Due: Tuesday, Feb. 9, by 11 pm. Turn in your project using the assignment drop box (links on the project page).
Add semantic actions to your parser to create an Abstract Syntax Tree (AST)
representation of the program. For this assignment, just build the AST.
Semantic analysis and type checking will come next. In addition to building
the AST, you should implement the Visitor pattern and use it to print a nicely
indented representation of the tree on standard output. The goal of this output
is to produce a readable representation of the abstract tree, not a
"de-compiled" version of the program, and, in particular, the output will not
be a syntactically legal Java program that could then be fed back into a Java
compiler. Each node in the tree should normally begin on a seprate line, and
children
of a
node should be indentented to show the nesting structure. The tree printout
should not include syntactic noise from the original program like curly braces
({}), semicolons, and other punctuation that is not retained in
the AST, although you should use reasonable punctuation (whitespace, parentheses,
commas, etc.) in your output format to make things readable. Although most
tree nodes should occupy
a single
line
in the output, you can, if you wish, print things like expressions on
fewer lines to reduce the vertical space occupied by the output, as long as
your output clearly shows the AST
structure of the expression. If
it is more convenient, you can print the tree and subtrees with the roots at
the bottom instead of the
top.
The AST should represent the abstract structure of the code, not the concrete syntax. Each node in the tree should be an instance of a Java class corresponding to a rule in the abstract grammar. The abstract grammar should be as simple as possible, but no simpler. Nodes for nonterminals should contain references to nodes representing non-trivial component parts of the nonterminal, i.e., the important items on the righthand side of an abstract grammar rule. Trivial things like semicolons, braces, and parentheses should not be represented in the AST, and chain productions (like Expression -> Term -> Factor -> Identifier) should not be included unless they convey useful semantic information. The classes defining the different abstract syntax tree nodes should take advantage of inheritance to build a strongly-typed, self-describing tree. We suggest that you start with the AST classes given on the MiniJava project web page and included in the starter code for the project.
We have also included the MiniJava Visitor interface and PrettyPrintVisitor.java file from the MiniJava project page in the directory AST/Visitor in the starter code. Note that this PrettyPrintVisitor doesn't print the AST in the format requested for this part of the project - it is closer to the concrete syntax and doesn't have much indentation logic. But you may find it useful as a starting point for understanding how the visitor parttern works, and cloning an existing visitor is often a good way to start developing a new one.
You should include a test program for this phase of the project in a class TestAST
stored in file
TestAST.java in directory src in the MiniJava project
tree.

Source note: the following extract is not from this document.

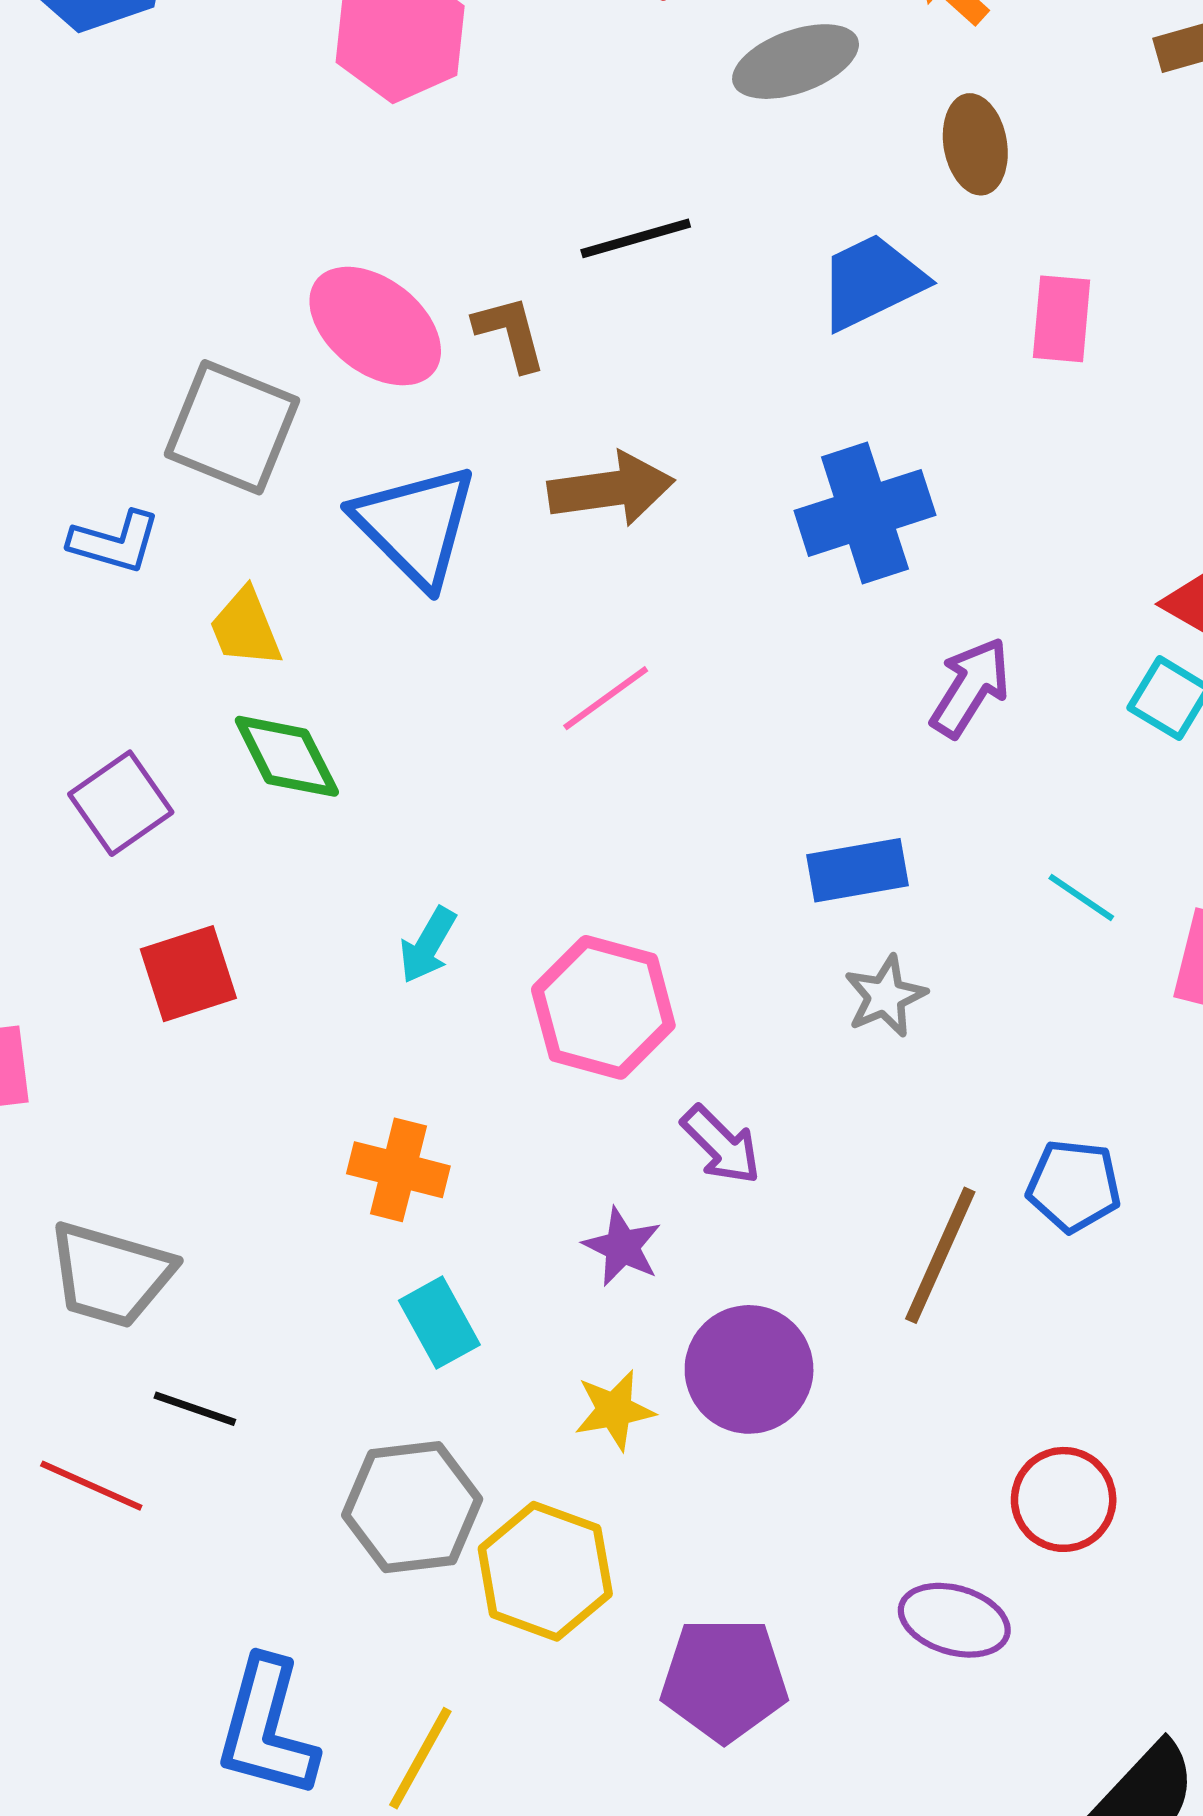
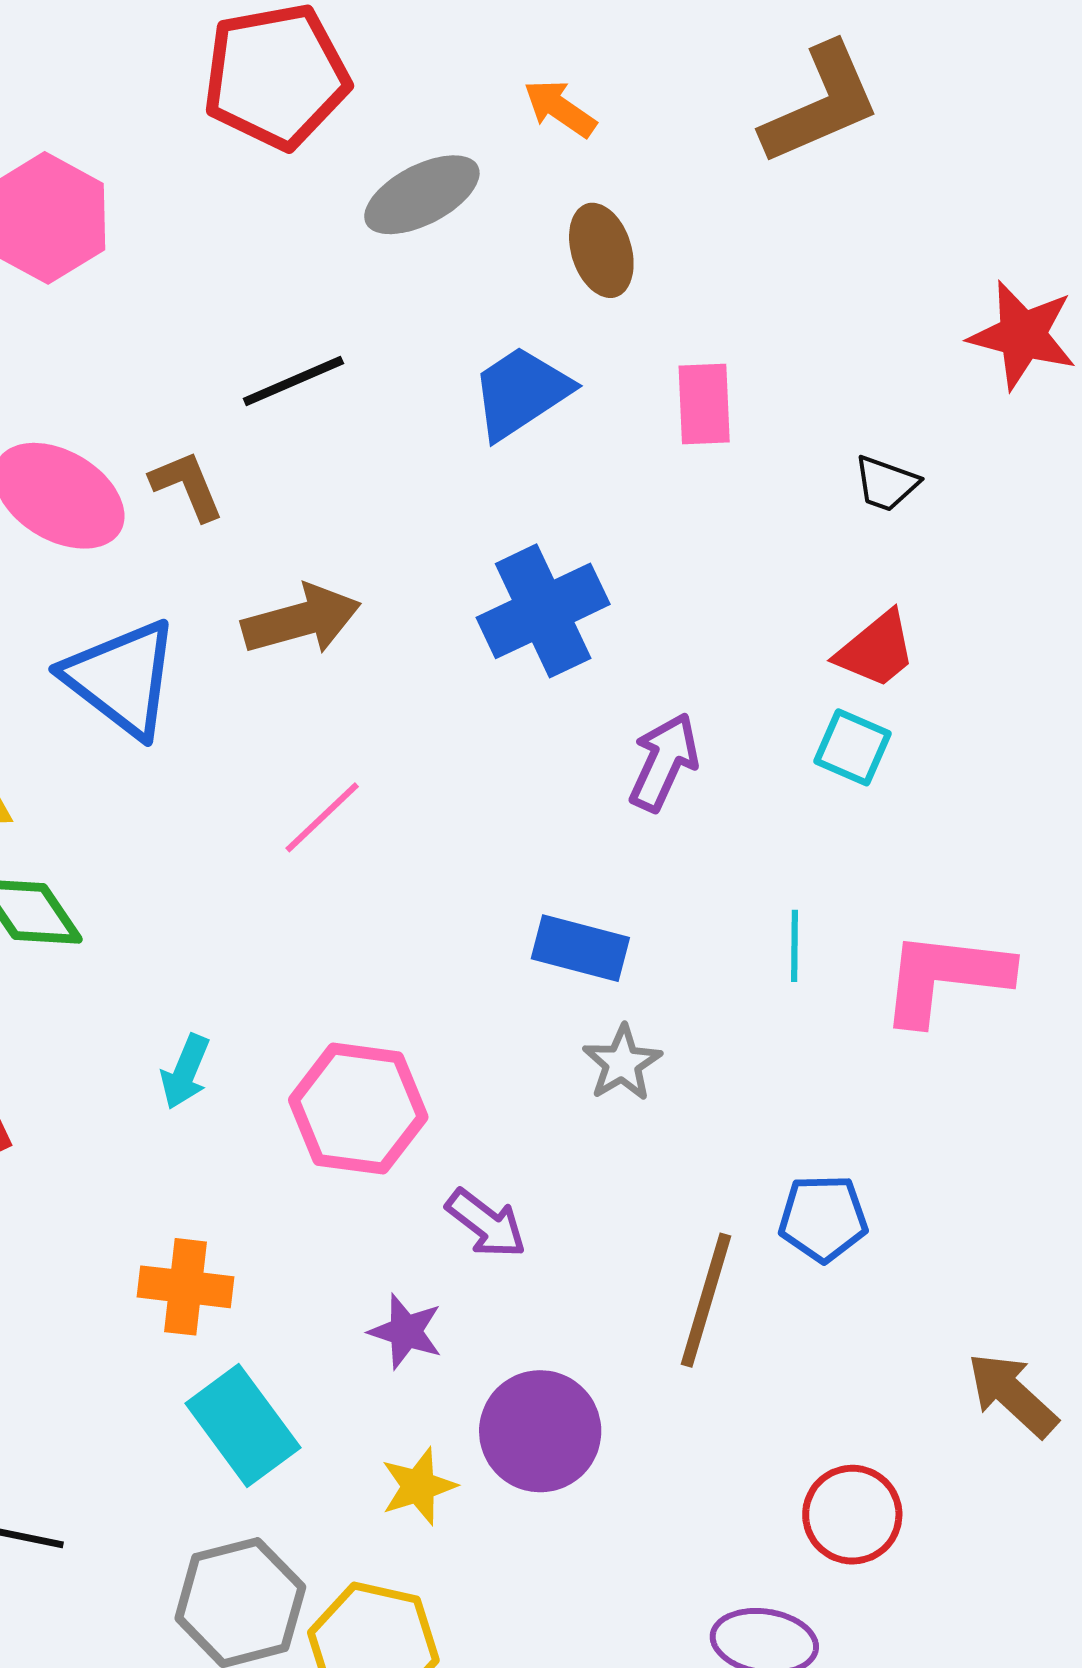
blue rectangle: (857, 870) -> (580, 948), turned 32
cyan line: (1081, 897) -> (794, 946), turned 64
cyan rectangle: (439, 1323) -> (243, 1425), size x1.4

When executed without arguments, TestAST should read a MiniJava
source program from
System.in, parse it, build the AST, then print the AST using your
Visitor implementation. If any errors are detected while scanning or parsing
the MiniJava input, TestAST should exit with a non-zero return
code (System.exit(1); or something similar), otherwise it should
exit normally.
The main thing we're looking at in this phase of the project are the following:
As before, your code should run on attu when built with ant. You should do an "ant clean", then bundle up your compiler directory in a tar file and turn that in. That will ensure that we have all the pieces of your compiler if we need to check something.
If you are working with others, you should turn in only one copy per group with everyone's name on it, listed in the same order as before.